Женю он нашел на кухне, она готовила кофе. Ледников остановился в двери, глядя на нее. Женя обернулась и неожиданно улыбнулась. Но улыбка эта выглядела виноватой.
— Спасибо, — тихо сказала она.
— За что?
— Спасибо, что согласились побыть со мной. Одна я бы не выдержала.
— У вас что тут действительно нет никого? Вам некому позвонить?
— Действительно. От наших я держусь подальше. Швейцарцы… Они вообще с чужими сближаться не любят.
— А ваш бывший муж?
— Я не могу его видеть.
— А он? Может, он вас по-прежнему любит и мечтает помочь… Такое бывает между бывшими супругами.
— Бывает. Но здесь другой случай. Он куда-то пропал, и я даже не знаю, где он сейчас находится.
— Может быть, вам вернуться в Москву? Все-таки у вас там отец, у которого весьма солидные возможности…
Женя покачала головой.
— Все дело во мне самой. И в Москве мне будет так же плохо, как и здесь. А может, еще хуже, потому что безнадежнее. Я всегда была одинока и никогда не могла сходиться с людьми. Страдала из-за этого, переживала, но ничего не могла поделать. Аня была моей единственной подругой. Наверное, она меня жалела…
Женя разлила кофе по чашкам, протянула одну Ледникову, сама подошла к окну. Она стояла с чашкой кофе в руке и смотрела в тьму за стеклом. Видимо, это была ее привычная поза. Высокая, красивая, ухоженная молодая женщина, глядя на которую нельзя было представить, что она измучена комплексами и страхами.
— Наверное, вы скажете, что есть еще мужчины…
Ледников ничего такого говорить не собирался — не хватало еще ему разбираться в чужих романах и любовных историях.

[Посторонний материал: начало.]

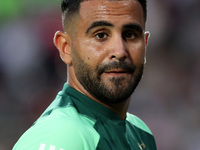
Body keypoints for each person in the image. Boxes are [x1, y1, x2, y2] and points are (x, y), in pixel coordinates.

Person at [13, 0, 157, 149]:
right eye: (101, 35)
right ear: (66, 47)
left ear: (145, 43)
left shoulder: (140, 133)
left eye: (130, 34)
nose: (120, 51)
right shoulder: (60, 137)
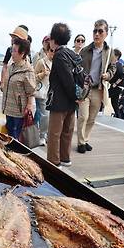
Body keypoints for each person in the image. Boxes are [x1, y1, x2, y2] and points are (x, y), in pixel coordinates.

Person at [76, 19, 115, 154]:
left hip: (98, 90)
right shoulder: (85, 50)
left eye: (100, 31)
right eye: (95, 31)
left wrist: (108, 75)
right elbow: (77, 68)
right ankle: (80, 142)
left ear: (105, 33)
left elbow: (113, 67)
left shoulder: (109, 52)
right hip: (84, 89)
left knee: (92, 118)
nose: (96, 34)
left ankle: (85, 139)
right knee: (83, 116)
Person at [46, 23, 78, 167]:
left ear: (53, 39)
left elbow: (67, 80)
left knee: (54, 134)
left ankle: (54, 162)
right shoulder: (72, 54)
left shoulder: (59, 55)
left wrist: (73, 94)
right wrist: (76, 97)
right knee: (67, 132)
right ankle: (65, 158)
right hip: (72, 103)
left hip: (60, 101)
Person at [2, 38, 36, 139]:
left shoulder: (27, 70)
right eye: (11, 50)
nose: (12, 53)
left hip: (19, 110)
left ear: (22, 53)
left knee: (17, 135)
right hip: (8, 108)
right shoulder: (11, 66)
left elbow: (31, 91)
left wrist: (29, 105)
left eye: (14, 51)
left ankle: (16, 153)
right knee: (10, 132)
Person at [34, 42, 53, 146]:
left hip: (52, 93)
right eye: (51, 51)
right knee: (44, 115)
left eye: (55, 51)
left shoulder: (57, 62)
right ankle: (41, 136)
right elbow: (33, 77)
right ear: (47, 51)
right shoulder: (41, 62)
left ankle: (43, 135)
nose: (53, 53)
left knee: (45, 115)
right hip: (41, 93)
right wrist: (42, 74)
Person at [1, 25, 29, 91]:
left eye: (14, 37)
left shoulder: (27, 54)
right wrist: (2, 82)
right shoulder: (9, 50)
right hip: (9, 84)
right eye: (12, 37)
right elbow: (4, 66)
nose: (12, 39)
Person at [108, 48, 124, 119]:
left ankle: (119, 116)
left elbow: (122, 75)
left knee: (105, 95)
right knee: (114, 103)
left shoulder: (118, 65)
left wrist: (115, 83)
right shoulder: (114, 64)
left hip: (117, 87)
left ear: (116, 56)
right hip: (115, 86)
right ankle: (119, 116)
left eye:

Но Женю его молчание не остановило.
— В студенческие годы у меня была пара каких-то бессмысленных романчиков… Все вокруг постоянно разбивались на парочки, ну и я тоже решила соответствовать… А потом, уже после института случилась эта история… Появился человек, очень хороший, порядочный и интересный, с которым все вроде бы было серьезно, но и как-то странно, ущербно. Что-то у нас никак не выходило, не складывалось… Я, разумеется, думала, что дело во мне, в моих комплексах и холодности, за которую я всегда пряталась. И вдруг выяснилось, что он… импотент. Представляете себе? Какой-то врожденный порок, неизлечимый.
А я уж чего только не напридумывала по поводу того, почему у нас ничего не получается…
Ледников молчал, зачем-то скребя ложечкой по дну чашки.
— Ну вот. А потом он закончил жизнь самоубийством… Повесился. Оставил записку, в которой просил у меня прощения. Его несчастная мать меня возненавидела. Она внушила себе, что это я довела его до самоубийства. По-моему, она даже не знала, что с ним…
— Так часто бывает. Родители или ничего не знают о проблемах своих детей, или не знают, что с этим делать.
— Наверное. Но эта женщина, его мать, она стала меня преследовать. Это стало смыслом ее жизни. Мне кажется, она сошла с ума от горя. Она звонила мне домой, на работу, моим родителям… Потом писала жалобы в прокуратуру — обвинила меня в доведении ее сына до самоубийства. Меня стали допрашивать. Представляете эти разговоры у следователя?
— Легко.
— Ну да, вы же знаете, как это бывает.
— Я сам допрашивал.
— Но мне не очень повезло со следователем. На вас он был мало похож. Такой противный, грубый, с ухмылками. Его больше всего интересовали подробности… После этого я и уехала. Вернуться в Москву и постоянно жить в ожидании очередной встречи с этой несчастной женщиной… Я не смогу.